:: Provided material ::
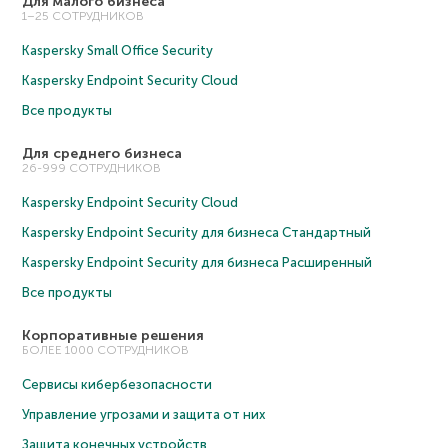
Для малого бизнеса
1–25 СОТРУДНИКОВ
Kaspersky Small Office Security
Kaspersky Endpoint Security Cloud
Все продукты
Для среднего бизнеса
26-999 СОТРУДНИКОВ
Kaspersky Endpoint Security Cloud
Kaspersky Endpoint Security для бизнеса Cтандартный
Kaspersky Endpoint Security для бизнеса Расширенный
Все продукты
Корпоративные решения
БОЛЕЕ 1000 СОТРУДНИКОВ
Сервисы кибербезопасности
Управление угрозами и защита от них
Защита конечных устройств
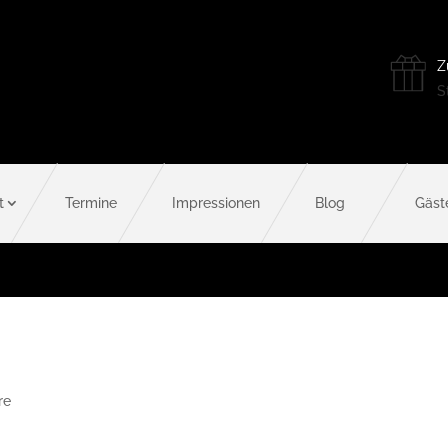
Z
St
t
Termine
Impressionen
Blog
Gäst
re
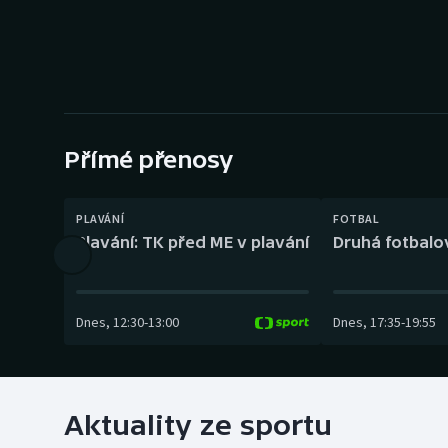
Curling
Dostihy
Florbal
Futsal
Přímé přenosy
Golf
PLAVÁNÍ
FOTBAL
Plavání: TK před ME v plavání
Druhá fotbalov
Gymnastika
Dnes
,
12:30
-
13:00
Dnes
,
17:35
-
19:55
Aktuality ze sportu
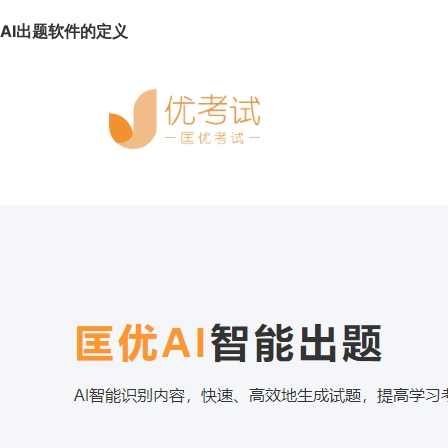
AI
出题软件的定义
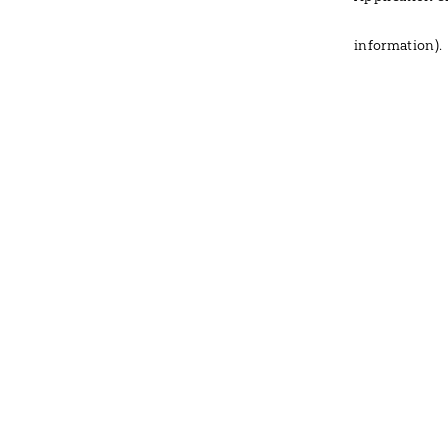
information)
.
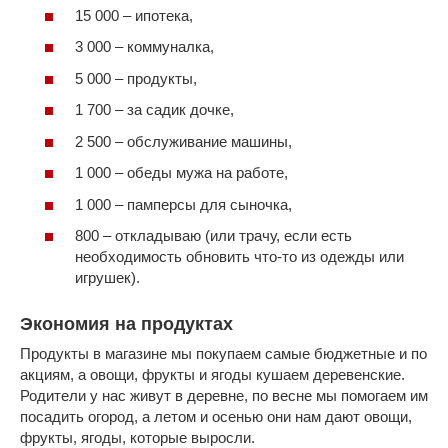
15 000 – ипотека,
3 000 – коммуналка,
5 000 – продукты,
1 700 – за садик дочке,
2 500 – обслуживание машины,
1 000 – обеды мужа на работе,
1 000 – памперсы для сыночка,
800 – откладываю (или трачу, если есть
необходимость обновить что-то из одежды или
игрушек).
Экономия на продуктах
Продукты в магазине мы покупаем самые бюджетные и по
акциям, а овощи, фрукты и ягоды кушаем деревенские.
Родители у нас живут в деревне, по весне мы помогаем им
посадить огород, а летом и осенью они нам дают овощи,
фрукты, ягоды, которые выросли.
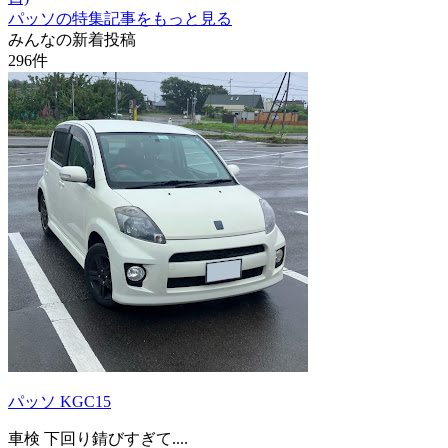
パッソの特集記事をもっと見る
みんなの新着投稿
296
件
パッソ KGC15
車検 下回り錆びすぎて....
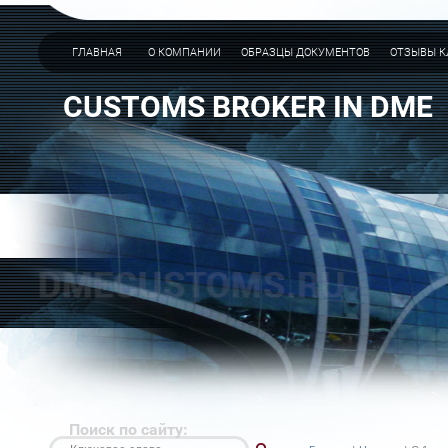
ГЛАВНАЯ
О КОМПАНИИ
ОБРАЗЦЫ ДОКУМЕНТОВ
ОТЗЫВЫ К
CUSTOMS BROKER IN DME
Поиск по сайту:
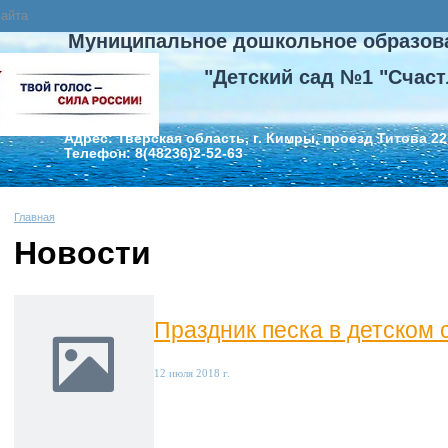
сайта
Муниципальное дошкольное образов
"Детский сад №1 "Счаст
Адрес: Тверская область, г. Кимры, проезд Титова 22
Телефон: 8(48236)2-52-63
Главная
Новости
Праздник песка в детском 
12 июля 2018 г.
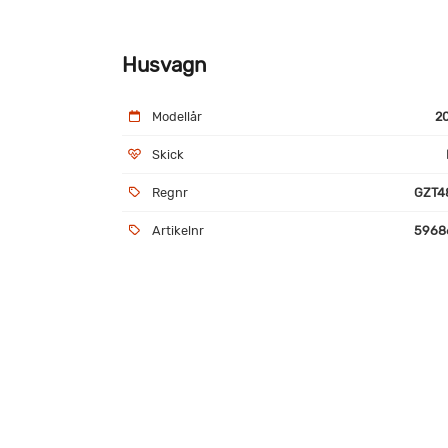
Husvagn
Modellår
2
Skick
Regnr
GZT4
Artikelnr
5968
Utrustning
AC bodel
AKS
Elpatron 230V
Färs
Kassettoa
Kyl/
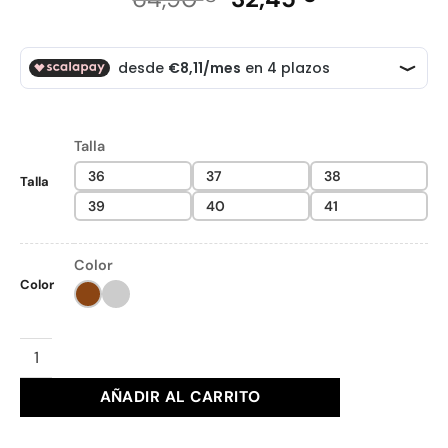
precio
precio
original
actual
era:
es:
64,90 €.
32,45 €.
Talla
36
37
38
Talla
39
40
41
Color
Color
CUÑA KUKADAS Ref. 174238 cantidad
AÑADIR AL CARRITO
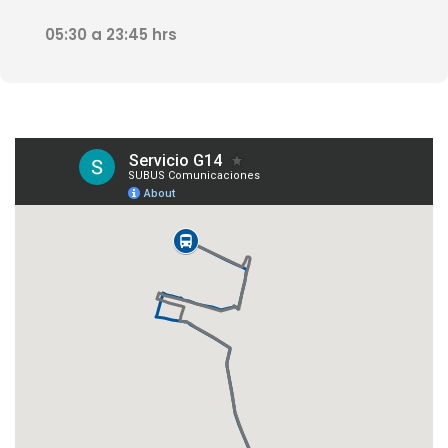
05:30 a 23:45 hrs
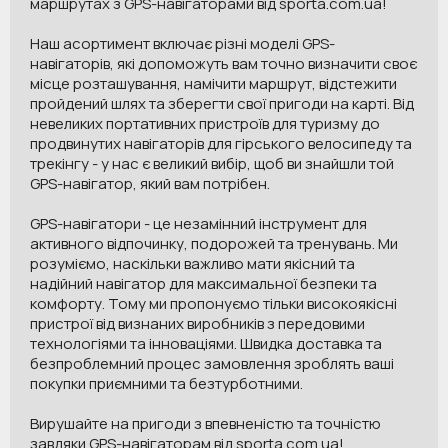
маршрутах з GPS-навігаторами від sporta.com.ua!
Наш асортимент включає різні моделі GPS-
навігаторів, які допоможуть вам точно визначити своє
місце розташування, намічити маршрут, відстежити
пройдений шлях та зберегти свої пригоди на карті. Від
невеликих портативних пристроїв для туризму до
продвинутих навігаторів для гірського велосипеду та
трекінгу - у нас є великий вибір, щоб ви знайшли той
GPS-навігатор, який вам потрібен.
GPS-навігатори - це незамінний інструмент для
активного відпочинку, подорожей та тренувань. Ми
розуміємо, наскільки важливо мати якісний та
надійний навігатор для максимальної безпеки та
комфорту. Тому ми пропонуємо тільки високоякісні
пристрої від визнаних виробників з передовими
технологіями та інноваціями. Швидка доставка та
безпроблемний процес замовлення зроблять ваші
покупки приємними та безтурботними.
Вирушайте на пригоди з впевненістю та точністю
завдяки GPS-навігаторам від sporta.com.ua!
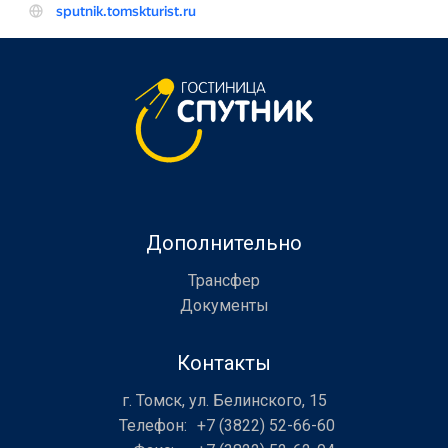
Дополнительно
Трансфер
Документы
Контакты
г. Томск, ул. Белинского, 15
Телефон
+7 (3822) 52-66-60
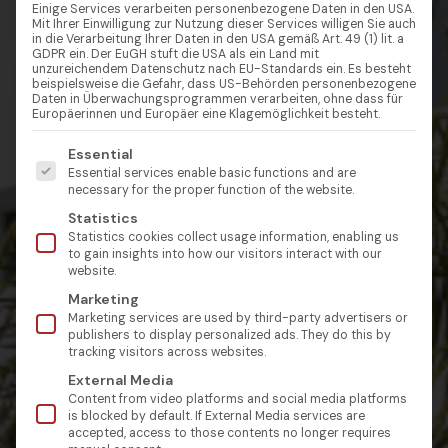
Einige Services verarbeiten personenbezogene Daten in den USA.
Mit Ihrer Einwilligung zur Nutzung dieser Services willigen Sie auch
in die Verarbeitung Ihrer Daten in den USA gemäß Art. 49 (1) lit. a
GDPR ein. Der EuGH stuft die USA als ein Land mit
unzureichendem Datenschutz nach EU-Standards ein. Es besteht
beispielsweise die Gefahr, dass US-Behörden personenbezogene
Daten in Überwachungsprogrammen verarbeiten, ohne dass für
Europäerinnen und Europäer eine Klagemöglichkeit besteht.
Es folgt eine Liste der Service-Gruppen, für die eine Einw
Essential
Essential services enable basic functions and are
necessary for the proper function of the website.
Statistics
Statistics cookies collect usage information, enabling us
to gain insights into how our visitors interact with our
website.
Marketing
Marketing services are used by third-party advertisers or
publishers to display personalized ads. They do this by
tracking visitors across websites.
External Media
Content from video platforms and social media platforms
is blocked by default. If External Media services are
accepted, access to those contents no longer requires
:::
### Task instructions
Scan the records for lines that hold "personenbezogene", and reproduce each one you find.

### Answer for this exercise
Einige Services verarbeiten personenbezogene Daten in den USA.
beispielsweise die Gefahr, dass US-Behörden personenbezogene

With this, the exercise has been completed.